▶ [Problem statement]: Every line in the entries that holds "calidad" should be identified and copied.

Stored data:
━━━━━━━━━━━━━━━━━━━━

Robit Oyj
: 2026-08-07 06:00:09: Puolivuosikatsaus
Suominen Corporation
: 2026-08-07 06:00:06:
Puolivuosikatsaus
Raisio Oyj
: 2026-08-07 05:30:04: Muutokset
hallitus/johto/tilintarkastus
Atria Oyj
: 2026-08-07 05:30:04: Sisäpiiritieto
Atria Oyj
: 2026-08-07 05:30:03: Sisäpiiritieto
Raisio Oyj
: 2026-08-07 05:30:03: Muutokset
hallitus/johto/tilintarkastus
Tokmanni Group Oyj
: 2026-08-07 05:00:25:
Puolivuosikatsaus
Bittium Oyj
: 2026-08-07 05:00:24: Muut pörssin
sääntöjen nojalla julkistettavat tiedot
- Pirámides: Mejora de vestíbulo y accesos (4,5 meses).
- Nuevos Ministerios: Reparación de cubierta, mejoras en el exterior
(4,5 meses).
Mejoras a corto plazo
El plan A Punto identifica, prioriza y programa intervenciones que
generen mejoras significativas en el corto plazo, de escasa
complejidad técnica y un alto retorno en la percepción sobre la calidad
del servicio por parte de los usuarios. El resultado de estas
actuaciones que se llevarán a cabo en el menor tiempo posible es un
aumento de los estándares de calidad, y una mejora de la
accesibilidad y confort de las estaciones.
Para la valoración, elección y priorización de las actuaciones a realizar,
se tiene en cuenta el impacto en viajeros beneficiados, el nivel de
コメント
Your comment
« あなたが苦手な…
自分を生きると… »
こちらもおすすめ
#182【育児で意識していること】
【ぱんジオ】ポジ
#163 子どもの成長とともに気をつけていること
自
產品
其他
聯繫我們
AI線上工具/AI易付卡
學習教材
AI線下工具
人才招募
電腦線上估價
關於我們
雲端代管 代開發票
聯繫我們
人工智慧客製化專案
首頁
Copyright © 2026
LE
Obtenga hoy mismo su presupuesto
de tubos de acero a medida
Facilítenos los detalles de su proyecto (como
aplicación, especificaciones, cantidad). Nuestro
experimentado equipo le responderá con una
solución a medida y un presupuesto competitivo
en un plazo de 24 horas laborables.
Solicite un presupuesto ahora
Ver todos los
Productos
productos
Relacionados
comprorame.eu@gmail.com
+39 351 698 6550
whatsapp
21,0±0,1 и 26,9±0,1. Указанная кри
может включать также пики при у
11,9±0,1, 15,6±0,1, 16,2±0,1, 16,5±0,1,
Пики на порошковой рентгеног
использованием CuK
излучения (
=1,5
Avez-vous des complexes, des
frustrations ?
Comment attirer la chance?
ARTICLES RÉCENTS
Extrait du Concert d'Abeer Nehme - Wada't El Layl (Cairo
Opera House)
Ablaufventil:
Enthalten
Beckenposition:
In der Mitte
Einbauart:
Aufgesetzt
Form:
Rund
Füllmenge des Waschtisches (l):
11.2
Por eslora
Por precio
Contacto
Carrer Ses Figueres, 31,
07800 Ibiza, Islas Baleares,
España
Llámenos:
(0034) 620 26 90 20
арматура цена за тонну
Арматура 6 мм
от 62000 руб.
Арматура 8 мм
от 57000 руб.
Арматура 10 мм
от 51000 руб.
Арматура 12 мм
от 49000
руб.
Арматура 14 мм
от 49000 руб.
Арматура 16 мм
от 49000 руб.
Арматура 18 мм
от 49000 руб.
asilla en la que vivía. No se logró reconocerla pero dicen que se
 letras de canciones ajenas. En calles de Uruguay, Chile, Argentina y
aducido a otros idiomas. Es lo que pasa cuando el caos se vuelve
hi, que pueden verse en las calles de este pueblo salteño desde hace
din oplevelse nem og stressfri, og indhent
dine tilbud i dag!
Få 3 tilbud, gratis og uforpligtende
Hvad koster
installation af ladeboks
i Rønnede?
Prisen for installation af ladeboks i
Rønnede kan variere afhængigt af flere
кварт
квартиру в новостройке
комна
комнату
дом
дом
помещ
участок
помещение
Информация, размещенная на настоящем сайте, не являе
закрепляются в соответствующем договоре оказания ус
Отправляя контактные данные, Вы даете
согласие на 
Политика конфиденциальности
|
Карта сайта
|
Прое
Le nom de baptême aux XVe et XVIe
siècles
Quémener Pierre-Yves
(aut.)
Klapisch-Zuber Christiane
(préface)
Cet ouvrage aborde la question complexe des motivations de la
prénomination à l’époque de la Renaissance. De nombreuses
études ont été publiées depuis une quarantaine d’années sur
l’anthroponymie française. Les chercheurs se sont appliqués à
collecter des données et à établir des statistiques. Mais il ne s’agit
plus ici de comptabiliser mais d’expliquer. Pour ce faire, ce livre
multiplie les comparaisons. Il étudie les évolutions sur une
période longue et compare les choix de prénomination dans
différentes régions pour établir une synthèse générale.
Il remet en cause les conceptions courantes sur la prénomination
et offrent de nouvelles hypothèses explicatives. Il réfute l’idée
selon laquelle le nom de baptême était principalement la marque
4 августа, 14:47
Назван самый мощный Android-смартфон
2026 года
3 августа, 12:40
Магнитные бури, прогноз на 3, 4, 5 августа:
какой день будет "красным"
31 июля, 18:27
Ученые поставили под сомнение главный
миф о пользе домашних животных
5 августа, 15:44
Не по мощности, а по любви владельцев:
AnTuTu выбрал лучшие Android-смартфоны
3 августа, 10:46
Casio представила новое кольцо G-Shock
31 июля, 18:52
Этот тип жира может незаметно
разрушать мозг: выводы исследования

━━━━━━━━━━━━━━━━━━━━

▶ [Task answer]:
complejidad técnica y un alto retorno en la percepción sobre la calidad
aumento de los estándares de calidad, y una mejora de la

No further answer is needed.